• [Your goal] Retype exactly, and only, the lines from the one that contains "КУРСЫ / ТРЕНИНГИ" through the final line of the entries.

** Records for this exercise follows **

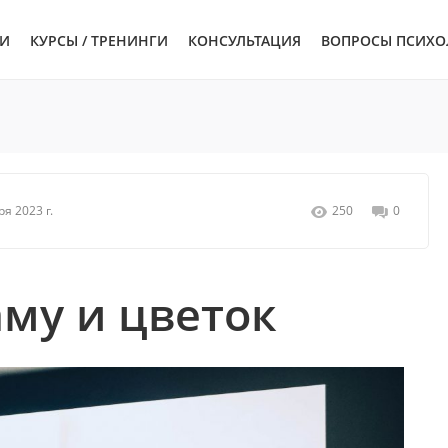
ЬИ
КУРСЫ / ТРЕНИНГИ
КОНСУЛЬТАЦИЯ
ВОПРОСЫ ПСИХО
я 2023 г.
250
0
му и цветок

** End of Records for this exercise **

• [Task result]
КУРСЫ / ТРЕНИНГИ
КОНСУЛЬТАЦИЯ
ВОПРОСЫ ПСИХО
я 2023 г.
250
0
му и цветок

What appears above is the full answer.